Karakterimiz tanrıya inanmaz. Aslında yaşadığı hayat yani gerçek hayaller, hepsi bir el tarafından oluşturulmuş yaratıcıyı vurgular. Hepimiz kendi hayatlarımızı oluşturmak, yaratmak sürecine dahil oluruz. O andan itibaren, süreç içinde yaşamaya mahkûm birer oyuncularızdır. Hayatlarımız,  çoktan seçmeli senaryo alt yapısıyla oluşturulur. Sadece küçük müdahalelerde bulunabiliriz. Karakterimizin, Sofía’yı bir ışık olarak görmesi ve daha sonra asıl olan gerçekliğe atlaması, onun bir nevi Tanrıya karışmasıdır. Film, ölümden sonra yaşamı mesaj olarak bize verir ve sorgulamamızı ister. Bu mesajı Vanilla Sky’da daha çok hissederiz.
Oyunculuklar olsun, kamera açıları ve kurgu olsun Vanilla Sky çok daha iyidir. Tabi buna klasik Hollywood mantığının kusursuzluk anlayışı sebebiyet verir. Cevaplar çok daha nettir. Çünkü filmin içinde kusursuz dolaşmanız istenir. Abre Los Ojos, Hollywood versiyonuna göre daha karmaşıktır. Ama Hollywood  yapımından çok daha özgürsünüzdür. Daha derin düşünüp cevap vermenizi sağlar. Bu açıdan İspanyol temelli senaryo daha bir özgün ve yaratıcıdır.

Filmde baş başa kaldığımız diğer sorular ise;

Uyanmak nedir? Rüya nedir? Gerçeklik nedir? Fantezi nedir? Akıl nedir? Delilik nedir? Bu sorulara verdiğimiz cevaplarla,kendi gerçeklerimizi de sorgulamış oluruz.

Gerçek hayaller!
Abre Los Ojos!



Kısa kısa anektotlar…

-Tom Cruise'in bomboş bir Times Square'da dolaştığı sahne bilgisayarda yapıldığı izlenimi vermekle birlikte, gerçekte özel izinle boşaltılmış meydanda bir pazar günü çekilmiştir.

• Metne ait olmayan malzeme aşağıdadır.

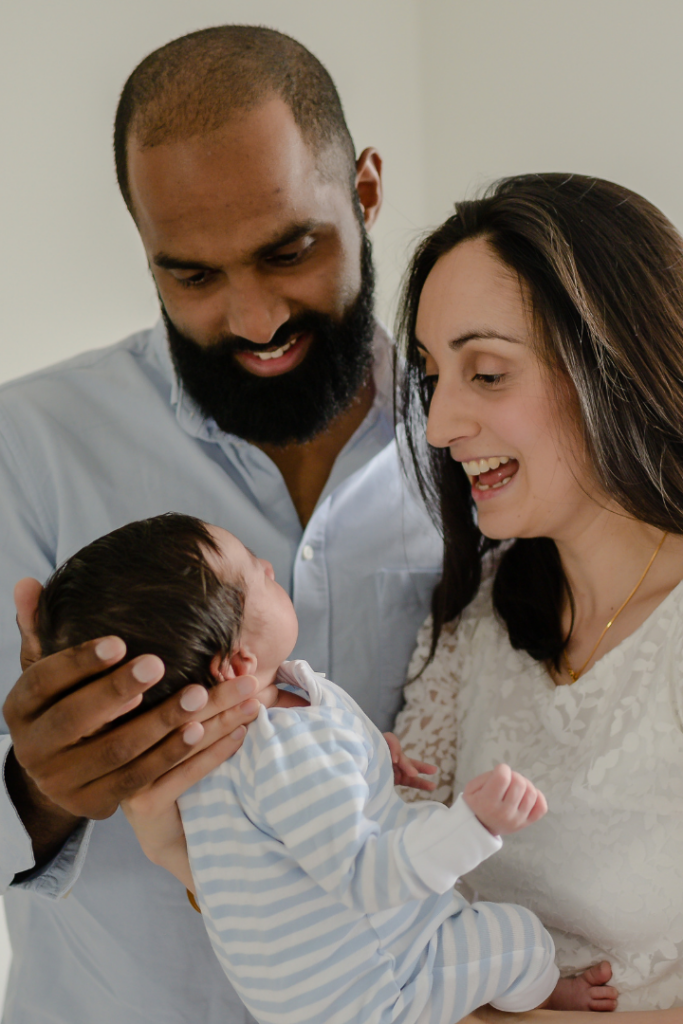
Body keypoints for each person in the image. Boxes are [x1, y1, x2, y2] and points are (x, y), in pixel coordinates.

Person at [0, 26, 441, 1024]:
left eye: (289, 251)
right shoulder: (23, 450)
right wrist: (41, 787)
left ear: (366, 191)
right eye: (191, 275)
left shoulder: (481, 440)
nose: (251, 318)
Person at [37, 511, 618, 1022]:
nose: (267, 564)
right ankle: (546, 992)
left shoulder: (227, 741)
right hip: (377, 991)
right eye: (254, 572)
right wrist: (474, 824)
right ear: (238, 662)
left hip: (324, 985)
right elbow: (366, 874)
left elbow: (298, 815)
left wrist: (372, 759)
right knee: (516, 937)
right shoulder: (284, 749)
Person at [392, 172, 683, 1014]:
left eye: (485, 373)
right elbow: (381, 888)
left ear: (614, 360)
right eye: (431, 374)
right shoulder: (480, 617)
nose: (441, 426)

Abre Los Ojos ise  Madrid’de çekilmiştir.
-Vanilla Sky, 1997 yapımı Abre los ojos (Open Your Eyes) adlı Alejandro Amenábar filminin yeniden çekimidir."Abre los ojos" 'un yönetmeni Amenábar,Vanilla Sky'ın da senaryosunu yazmıştır.Penélope Cruz her iki filmde de oynamıştır (İkisinde de Sofia rolünde).
Filmin ismi, varlıklı David Aames (Tom Cruise)'in yatak odasında duvarda asılı olan "Seine at Argenteuil" adlı Monet tablosundan gelmektedir. Bu tabloda, gökyüzünün rengi vanilya rengindedir ("Vanilla Sky"). Filmde de birçok sahnede gökyüzünün rengi bu rengi andırır.
Steven Spielberg misafir oyuncu olarak David'in doğum günü partisi sahnesinde kısa bir rolde görünmüştür.